TASK INPUTS:
________________
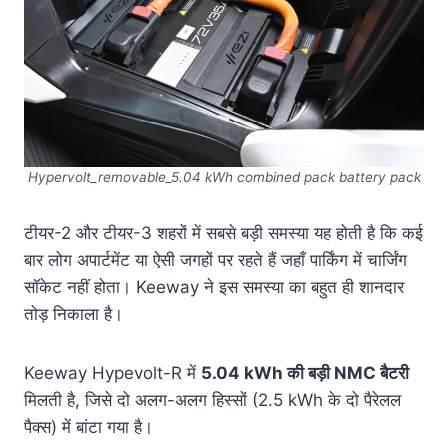
Hypervolt_removable_5.04 kWh combined pack battery pack
टीयर-2 और टीयर-3 शहरों में सबसे बड़ी समस्या यह होती है कि कई
बार लोग अपार्टमेंट या ऐसी जगहों पर रहते हैं जहाँ पार्किंग में चार्जिंग
सॉकेट नहीं होता। Keeway ने इस समस्या का बहुत ही शानदार
तोड़ निकाला है।
Keeway Hypevolt-R में
5.04 kWh की बड़ी NMC बैटरी
मिलती है, जिसे दो अलग-अलग हिस्सों (2.5 kWh के दो पैरेलल
पैक्स) में बांटा गया है
।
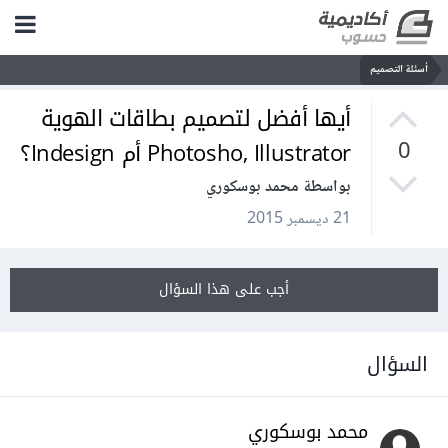
أسئلة التصميم
أيها أفضل لتصميم بطاقات الهوية
Photosho, Illustrator أم Indesign؟
0
بواسطة محمد بوسكوري
21 ديسمبر 2015
أجب على هذا السؤال
السؤال
محمد بوسكوري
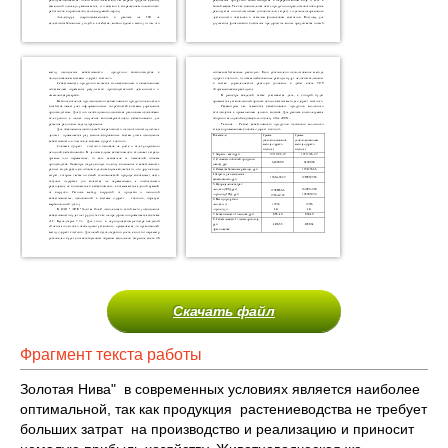
Скачать файл
Фрагмент текста работы
Золотая Нива" в современных условиях является наиболее
оптимальной, так как продукция растениеводства не требует
больших затрат на производство и реализацию и приносит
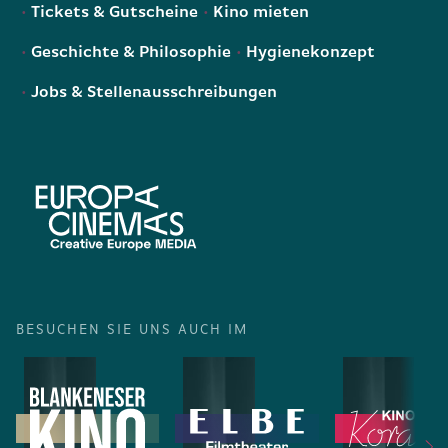
Tickets & Gutscheine
Kino mieten
Geschichte & Philosophie
Hygienekonzept
Jobs & Stellenausschreibungen
BESUCHEN SIE UNS AUCH IM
________________
EXERCISE: Recast every line of text in the material above as a single numbered list, omitting blank lines and leaving out the picture markers.

PROBLEM SOLUTION:
1. Hypervolt_removable_5.04 kWh combined pack battery pack
2. टीयर-2 और टीयर-3 शहरों में सबसे बड़ी समस्या यह होती है कि कई
3. बार लोग अपार्टमेंट या ऐसी जगहों पर रहते हैं जहाँ पार्किंग में चार्जिंग
4. सॉकेट नहीं होता। Keeway ने इस समस्या का बहुत ही शानदार
5. तोड़ निकाला है।
6. Keeway Hypevolt-R में
7. 5.04 kWh की बड़ी NMC बैटरी
8. मिलती है, जिसे दो अलग-अलग हिस्सों (2.5 kWh के दो पैरेलल
9. पैक्स) में बांटा गया है
10. ।
11. أسئلة التصميم
12. أيها أفضل لتصميم بطاقات الهوية
13. Photosho, Illustrator أم Indesign؟
14. 0
15. بواسطة محمد بوسكوري
16. 21 ديسمبر 2015
17. أجب على هذا السؤال
18. السؤال
19. محمد بوسكوري
20. Скачать файл
21. Фрагмент текста работы
22. Золотая Нива" в современных условиях является наиболее
23. оптимальной, так как продукция растениеводства не требует
24. больших затрат на производство и реализацию и приносит
25. Tickets & Gutscheine
26. Kino mieten
27. Geschichte & Philosophie
28. Hygienekonzept
29. Jobs & Stellenausschreibungen
30. BESUCHEN SIE UNS AUCH IM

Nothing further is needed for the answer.